In Acts 2:14-36 there is a most overlooked apologetics passage. Peter supports his conclusion of “therefore know for certain” with three types of evidence: OT prophecy, eyewitness testimony, and a self-evident work of the Spirit.
The book of 1 John also seems to have this threefold witness: the fulfillment of OT prophecy “it is the last hour,” eyewitness testimony “we have seen,” and the Spirit’s self-evident testimony “you have been anointed by the Holy One.”
Or how blessed (anointed?) will be those who have not seen and yet have believed.
Don’t have a huge amount of time to unpack this right now. However, I think that the biggest issue with Lewis’ trichotomy is that it was built for a different era. Most sceptics I’ve spoken to start with the assumption that Jesus is a legend. And so, in my opinion, trichotomy defences leave sceptics behind before they’ve even left the gate.
I would guess that you probably think other religious texts (e.g. Book of Mormon) from religions you don’t belong to are mythical or made up. It may be good practice to ask if the same argument would convince you to believe what is in those texts.
This skeptic would be a bit more charitable and say that the Gospels can’t be verified. I would say that you first have to establish the truth of the Gospels before we can ask questions about the characteristics of the people in the Gospels.
I don’t see how the arguments would work in other religions… I don’t mean to be trivial. For me, the testimony of the Spirit was the conviction of my sin. And other religions don’t adequately account for that the way Jesus did. And then there’s the OT prophecies and historical evidence to back it up.
The trilemma doesn’t have “prophet” as one of the options, though. It is meant to be “Lord”, i.e. God. So I guess this wouldn’t apply to Muhammad who never claimed he was God…??
It’s still evidence, but not very good from where I’m standing. If it’s a good friend who I trust, then I would give it more than a passing consideration.
That’s been my understanding too.

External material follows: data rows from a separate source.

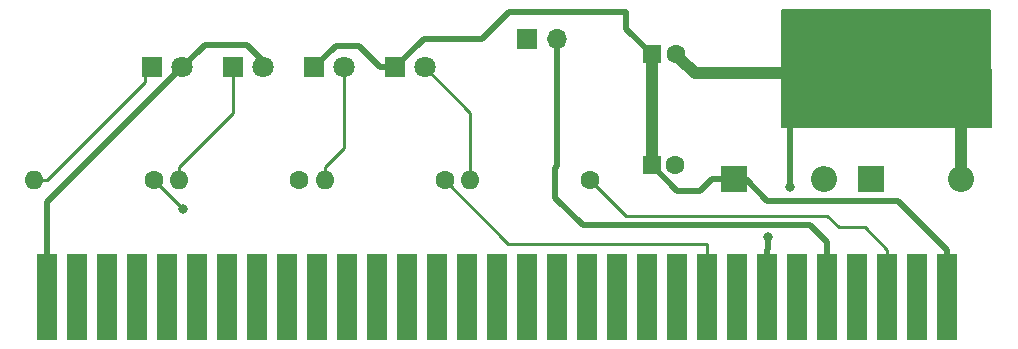
<source format=gbr>
%TF.GenerationSoftware,KiCad,Pcbnew,7.0.7*%
%TF.CreationDate,2023-11-02T23:14:20-05:00*%
%TF.ProjectId,Voltage Blaster,566f6c74-6167-4652-9042-6c6173746572,rev?*%
%TF.SameCoordinates,Original*%
%TF.FileFunction,Copper,L2,Bot*%
%TF.FilePolarity,Positive*%
%FSLAX46Y46*%
G04 Gerber Fmt 4.6, Leading zero omitted, Abs format (unit mm)*
G04 Created by KiCad (PCBNEW 7.0.7) date 2023-11-02 23:14:20*
%MOMM*%
%LPD*%
G01*
G04 APERTURE LIST*
%TA.AperFunction,ComponentPad*%
%ADD10R,1.800000X1.800000*%
%TD*%
%TA.AperFunction,ComponentPad*%
%ADD11C,1.800000*%
%TD*%
%TA.AperFunction,ComponentPad*%
%ADD12C,1.600000*%
%TD*%
%TA.AperFunction,ComponentPad*%
%ADD13O,1.600000X1.600000*%
%TD*%
%TA.AperFunction,ComponentPad*%
%ADD14R,1.700000X1.700000*%
%TD*%
%TA.AperFunction,ComponentPad*%
%ADD15O,1.700000X1.700000*%
%TD*%
%TA.AperFunction,ComponentPad*%
%ADD16R,1.600000X1.600000*%
%TD*%
%TA.AperFunction,ComponentPad*%
%ADD17R,2.200000X2.200000*%
%TD*%
%TA.AperFunction,ComponentPad*%
%ADD18O,2.200000X2.200000*%
%TD*%
%TA.AperFunction,ConnectorPad*%
%ADD19R,1.780000X7.366000*%
%TD*%
%TA.AperFunction,SMDPad,CuDef*%
%ADD20R,1.780000X7.366000*%
%TD*%
%TA.AperFunction,ViaPad*%
%ADD21C,0.800000*%
%TD*%
%TA.AperFunction,Conductor*%
%ADD22C,1.000000*%
%TD*%
%TA.AperFunction,Conductor*%
%ADD23C,0.500000*%
%TD*%
%TA.AperFunction,Conductor*%
%ADD24C,0.250000*%
%TD*%
G04 APERTURE END LIST*
D10*
%TO.P,D1,1,K*%
%TO.N,GND*%
X148945600Y-97637600D03*
D11*
%TO.P,D1,2,A*%
%TO.N,Net-(D1-A)*%
X151485600Y-97637600D03*
%TD*%
D12*
%TO.P,R1,1*%
%TO.N,+5V*%
X165481000Y-107188000D03*
D13*
%TO.P,R1,2*%
%TO.N,Net-(D1-A)*%
X155321000Y-107188000D03*
%TD*%
D12*
%TO.P,R4,1*%
%TO.N,-12V*%
X128524000Y-107188000D03*
D13*
%TO.P,R4,2*%
%TO.N,Net-(D4-K)*%
X118364000Y-107188000D03*
%TD*%
D12*
%TO.P,R3,1*%
%TO.N,-5V*%
X140843000Y-107188000D03*
D13*
%TO.P,R3,2*%
%TO.N,Net-(D3-K)*%
X130683000Y-107188000D03*
%TD*%
D10*
%TO.P,D2,1,K*%
%TO.N,GND*%
X142092600Y-97637600D03*
D11*
%TO.P,D2,2,A*%
%TO.N,Net-(D2-A)*%
X144632600Y-97637600D03*
%TD*%
D10*
%TO.P,D4,1,K*%
%TO.N,Net-(D4-K)*%
X128371600Y-97637600D03*
D11*
%TO.P,D4,2,A*%
%TO.N,GND*%
X130911600Y-97637600D03*
%TD*%
D12*
%TO.P,R2,1*%
%TO.N,+12V*%
X153162000Y-107188000D03*
D13*
%TO.P,R2,2*%
%TO.N,Net-(D2-A)*%
X143002000Y-107188000D03*
%TD*%
D14*
%TO.P,JP1,1,A*%
%TO.N,/VO*%
X160135000Y-95230000D03*
D15*
%TO.P,JP1,2,B*%
%TO.N,-5V*%
X162675000Y-95230000D03*
%TD*%
D16*
%TO.P,C2,1*%
%TO.N,GND*%
X170688000Y-105918000D03*
D12*
%TO.P,C2,2*%
%TO.N,/VO*%
X172688000Y-105918000D03*
%TD*%
D17*
%TO.P,D6,1,K*%
%TO.N,GND*%
X177673000Y-107061000D03*
D18*
%TO.P,D6,2,A*%
%TO.N,/VO*%
X185293000Y-107061000D03*
%TD*%
D10*
%TO.P,D3,1,K*%
%TO.N,Net-(D3-K)*%
X135234600Y-97637600D03*
D11*
%TO.P,D3,2,A*%
%TO.N,GND*%
X137774600Y-97637600D03*
%TD*%
D17*
%TO.P,D5,1,K*%
%TO.N,/VO*%
X189230000Y-107061000D03*
D18*
%TO.P,D5,2,A*%
%TO.N,-12V*%
X196850000Y-107061000D03*
%TD*%
D16*
%TO.P,C1,1*%
%TO.N,GND*%
X170720000Y-96520000D03*
D12*
%TO.P,C1,2*%
%TO.N,-12V*%
X172720000Y-96520000D03*
%TD*%
D19*
%TO.P,J1,B01,GND*%
%TO.N,GND*%
X195707000Y-117094000D03*
%TO.P,J1,B02,RESET*%
%TO.N,unconnected-(J1-RESET-PadB02)*%
X193167000Y-117094000D03*
%TO.P,J1,B03,VCC*%
%TO.N,+5V*%
X190627000Y-117094000D03*
%TO.P,J1,B04,INQ2*%
%TO.N,unconnected-(J1-INQ2-PadB04)*%
X188087000Y-117094000D03*
%TO.P,J1,B05,-5V*%
%TO.N,-5V*%
X185547000Y-117094000D03*
%TO.P,J1,B06,DRQ2*%
%TO.N,unconnected-(J1-DRQ2-PadB06)*%
X183007000Y-117094000D03*
%TO.P,J1,B07,-12V*%
%TO.N,-12V*%
X180467000Y-117094000D03*
%TO.P,J1,B08,UNUSED*%
%TO.N,unconnected-(J1-UNUSED-PadB08)*%
X177927000Y-117094000D03*
%TO.P,J1,B09,+12V*%
%TO.N,+12V*%
X175387000Y-117094000D03*
%TO.P,J1,B10,GND*%
%TO.N,unconnected-(J1-GND-PadB10)*%
X172847000Y-117094000D03*
%TO.P,J1,B11,~{SMEMW}*%
%TO.N,unconnected-(J1-~{SMEMW}-PadB11)*%
X170307000Y-117094000D03*
%TO.P,J1,B12,~{SMEMR}*%
%TO.N,unconnected-(J1-~{SMEMR}-PadB12)*%
X167767000Y-117094000D03*
%TO.P,J1,B13,~{IOW}*%
%TO.N,unconnected-(J1-~{IOW}-PadB13)*%
X165227000Y-117094000D03*
%TO.P,J1,B14,~{IOR}*%
%TO.N,unconnected-(J1-~{IOR}-PadB14)*%
X162687000Y-117094000D03*
%TO.P,J1,B15,~{DACK3}*%
%TO.N,unconnected-(J1-~{DACK3}-PadB15)*%
X160147000Y-117094000D03*
%TO.P,J1,B16,DRQ3*%
%TO.N,unconnected-(J1-DRQ3-PadB16)*%
X157607000Y-117094000D03*
%TO.P,J1,B17,~{DACK1}*%
%TO.N,unconnected-(J1-~{DACK1}-PadB17)*%
X155067000Y-117094000D03*
%TO.P,J1,B18,DRQ1*%
%TO.N,unconnected-(J1-DRQ1-PadB18)*%
X152527000Y-117094000D03*
%TO.P,J1,B19,~{REFRESH}*%
%TO.N,unconnected-(J1-~{REFRESH}-PadB19)*%
X149987000Y-117094000D03*
%TO.P,J1,B20,CLK*%
%TO.N,unconnected-(J1-CLK-PadB20)*%
X147447000Y-117094000D03*
%TO.P,J1,B21,IRQ7*%
%TO.N,unconnected-(J1-IRQ7-PadB21)*%
X144907000Y-117094000D03*
%TO.P,J1,B22,IRQ6*%
%TO.N,unconnected-(J1-IRQ6-PadB22)*%
X142367000Y-117094000D03*
%TO.P,J1,B23,IRQ5*%
%TO.N,unconnected-(J1-IRQ5-PadB23)*%
X139827000Y-117094000D03*
%TO.P,J1,B24,IRQ4*%
%TO.N,unconnected-(J1-IRQ4-PadB24)*%
X137287000Y-117094000D03*
%TO.P,J1,B25,IRQ3*%
%TO.N,unconnected-(J1-IRQ3-PadB25)*%
X134747000Y-117094000D03*
%TO.P,J1,B26,~{DACK2}*%
%TO.N,unconnected-(J1-~{DACK2}-PadB26)*%
X132207000Y-117094000D03*
%TO.P,J1,B27,TC*%
%TO.N,unconnected-(J1-TC-PadB27)*%
X129667000Y-117094000D03*
%TO.P,J1,B28,ALE*%
%TO.N,unconnected-(J1-ALE-PadB28)*%
X127127000Y-117094000D03*
%TO.P,J1,B29,VCC*%
%TO.N,unconnected-(J1-VCC-PadB29)*%
X124587000Y-117094000D03*
%TO.P,J1,B30,OSC*%
%TO.N,unconnected-(J1-OSC-PadB30)*%
X122047000Y-117094000D03*
D20*
%TO.P,J1,B31,GND*%
%TO.N,GND*%
X119507000Y-117094000D03*
%TD*%
D21*
%TO.N,-12V*%
X187960000Y-93980000D03*
X198120000Y-101600000D03*
X193040000Y-93980000D03*
X190500000Y-93980000D03*
X195580000Y-101600000D03*
X198120000Y-99060000D03*
X198120000Y-93980000D03*
X195580000Y-93980000D03*
X198120000Y-96520000D03*
X180577400Y-111963200D03*
X187960000Y-101600000D03*
X194056000Y-97790000D03*
X182366900Y-107747000D03*
X193040000Y-101600000D03*
X190500000Y-101600000D03*
X130973100Y-109637100D03*
%TD*%
D22*
%TO.N,GND*%
X170688000Y-105918000D02*
X170688000Y-104791100D01*
D23*
X172872400Y-108102400D02*
X170688000Y-105918000D01*
X144576800Y-95859600D02*
X145940700Y-95859600D01*
X144526000Y-95808800D02*
X144576800Y-95859600D01*
X174752000Y-108102400D02*
X172872400Y-108102400D01*
D24*
X170720000Y-104759100D02*
X170688000Y-104791100D01*
D23*
X132638800Y-95961200D02*
X132842000Y-95758000D01*
X145940700Y-95859600D02*
X147718700Y-97637600D01*
X151384000Y-95199200D02*
X148945600Y-97637600D01*
X178638200Y-107061000D02*
X180492400Y-108915200D01*
X147718700Y-97637600D02*
X148945600Y-97637600D01*
X137774600Y-97083800D02*
X137774600Y-97637600D01*
X175793400Y-107061000D02*
X174752000Y-108102400D01*
X177673000Y-107061000D02*
X175793400Y-107061000D01*
X177673000Y-107061000D02*
X178638200Y-107061000D01*
X158592600Y-92964000D02*
X168554400Y-92964000D01*
X156357400Y-95199200D02*
X158592600Y-92964000D01*
X156357400Y-95199200D02*
X151384000Y-95199200D01*
X143921400Y-95808800D02*
X144526000Y-95808800D01*
X130911600Y-97637600D02*
X132588000Y-95961200D01*
X168554400Y-92964000D02*
X168554400Y-94354400D01*
X132842000Y-95758000D02*
X136448800Y-95758000D01*
X180492400Y-108915200D02*
X191538100Y-108915200D01*
X168554400Y-94354400D02*
X170720000Y-96520000D01*
X119507000Y-117221000D02*
X119507000Y-109042200D01*
X136448800Y-95758000D02*
X137774600Y-97083800D01*
X142092600Y-97637600D02*
X143921400Y-95808800D01*
X132588000Y-95961200D02*
X132638800Y-95961200D01*
D22*
X170720000Y-96520000D02*
X170720000Y-104759100D01*
D23*
X191538100Y-108915200D02*
X195707000Y-113084100D01*
X195707000Y-113084100D02*
X195707000Y-117221000D01*
X119507000Y-109042200D02*
X130911600Y-97637600D01*
%TO.N,-12V*%
X180577400Y-111963200D02*
X180577400Y-112973700D01*
D24*
X128524000Y-107188000D02*
X130973100Y-109637100D01*
D22*
X196850000Y-101626600D02*
X196850000Y-107061000D01*
D23*
X180577400Y-112973700D02*
X180467000Y-113084100D01*
D22*
X183773300Y-96913700D02*
X182541400Y-98145600D01*
X174345600Y-98145600D02*
X173113700Y-96913700D01*
D23*
X182366900Y-101572000D02*
X182366900Y-107747000D01*
D22*
X182541400Y-98145600D02*
X174345600Y-98145600D01*
D24*
X173113700Y-96913700D02*
X172720000Y-96520000D01*
D23*
X180467000Y-113084100D02*
X180467000Y-117221000D01*
%TO.N,-5V*%
X162509200Y-106121200D02*
X162509200Y-108661200D01*
X162675000Y-105955400D02*
X162675000Y-95230000D01*
X162509200Y-106121200D02*
X162675000Y-105955400D01*
X164846000Y-110998000D02*
X184099200Y-110998000D01*
X185547000Y-112445800D02*
X185547000Y-117221000D01*
X184099200Y-110998000D02*
X185547000Y-112445800D01*
X162509200Y-108661200D02*
X164846000Y-110998000D01*
D24*
%TO.N,Net-(D1-A)*%
X155321000Y-101473000D02*
X151485600Y-97637600D01*
X155321000Y-107188000D02*
X155321000Y-101473000D01*
%TO.N,Net-(D2-A)*%
X144632600Y-104430500D02*
X144632600Y-97637600D01*
X143002000Y-107188000D02*
X143002000Y-106061100D01*
X143002000Y-106061100D02*
X144632600Y-104430500D01*
%TO.N,Net-(D3-K)*%
X135234600Y-97637600D02*
X135234600Y-98864500D01*
X130683000Y-107188000D02*
X130683000Y-106061100D01*
X130683000Y-106061100D02*
X135234600Y-101509500D01*
X135234600Y-101509500D02*
X135234600Y-98864500D01*
%TO.N,Net-(D4-K)*%
X118364000Y-107188000D02*
X119490900Y-107188000D01*
X127814400Y-98194800D02*
X128371600Y-97637600D01*
X119490900Y-107188000D02*
X127814400Y-98864500D01*
X127814400Y-98864500D02*
X127814400Y-98194800D01*
%TO.N,+5V*%
X188716500Y-111173600D02*
X186510000Y-111173600D01*
X185521600Y-110185200D02*
X168478200Y-110185200D01*
X190627000Y-113084100D02*
X188716500Y-111173600D01*
X190627000Y-117221000D02*
X190627000Y-113084100D01*
X186510000Y-111173600D02*
X185521600Y-110185200D01*
X168478200Y-110185200D02*
X165481000Y-107188000D01*
%TO.N,+12V*%
X158546800Y-112572800D02*
X153162000Y-107188000D01*
X175387000Y-117221000D02*
X175387000Y-112572800D01*
X175387000Y-112572800D02*
X158546800Y-112572800D01*
%TD*%
%TA.AperFunction,Conductor*%
%TO.N,-12V*%
G36*
X199334599Y-92729685D02*
G01*
X199380354Y-92782489D01*
X199391550Y-92832431D01*
X199515411Y-102617431D01*
X199496577Y-102684714D01*
X199444356Y-102731133D01*
X199391421Y-102743000D01*
X181734000Y-102743000D01*
X181666961Y-102723315D01*
X181621206Y-102670511D01*
X181610000Y-102619000D01*
X181610000Y-92834000D01*
X181629685Y-92766961D01*
X181682489Y-92721206D01*
X181734000Y-92710000D01*
X199267560Y-92710000D01*
X199334599Y-92729685D01*
G37*
%TD.AperFunction*%
%TD*%
M02*

</source>
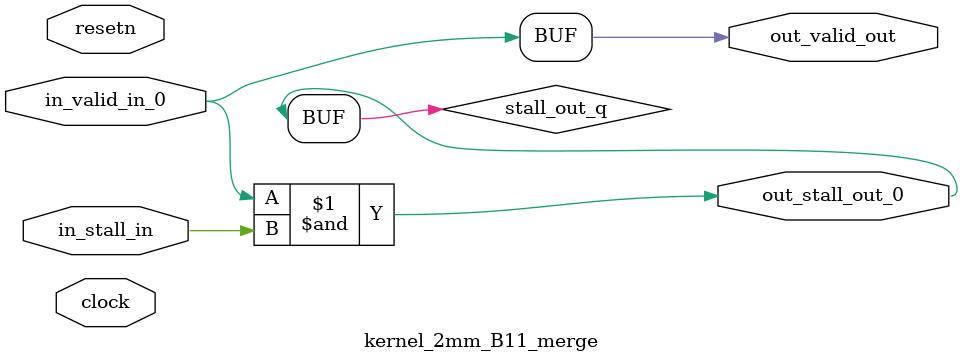
<source format=sv>



(* altera_attribute = "-name AUTO_SHIFT_REGISTER_RECOGNITION OFF; -name MESSAGE_DISABLE 10036; -name MESSAGE_DISABLE 10037; -name MESSAGE_DISABLE 14130; -name MESSAGE_DISABLE 14320; -name MESSAGE_DISABLE 15400; -name MESSAGE_DISABLE 14130; -name MESSAGE_DISABLE 10036; -name MESSAGE_DISABLE 12020; -name MESSAGE_DISABLE 12030; -name MESSAGE_DISABLE 12010; -name MESSAGE_DISABLE 12110; -name MESSAGE_DISABLE 14320; -name MESSAGE_DISABLE 13410; -name MESSAGE_DISABLE 113007; -name MESSAGE_DISABLE 10958" *)
module kernel_2mm_B11_merge (
    input wire [0:0] in_stall_in,
    input wire [0:0] in_valid_in_0,
    output wire [0:0] out_stall_out_0,
    output wire [0:0] out_valid_out,
    input wire clock,
    input wire resetn
    );

    wire [0:0] stall_out_q;


    // stall_out(LOGICAL,6)
    assign stall_out_q = in_valid_in_0 & in_stall_in;

    // out_stall_out_0(GPOUT,4)
    assign out_stall_out_0 = stall_out_q;

    // out_valid_out(GPOUT,5)
    assign out_valid_out = in_valid_in_0;

endmodule

</source>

It doesn’t take a total Jesus mythicist (one who questions whether Jesus even ever existed) to have a problem with this. [I doubt most unbelieving skeptics are so extreme as to be that sort.] No - all it takes is someone who is a skeptic about the text giving us accurate and complete recordings of what Jesus actually taught and said. Lewis’ trilemma glosses right past that difficulty, ignoring it, before one can even get to the trilemma as stated. It is a reasonable objection for those who want all evidential considerations to be weighed.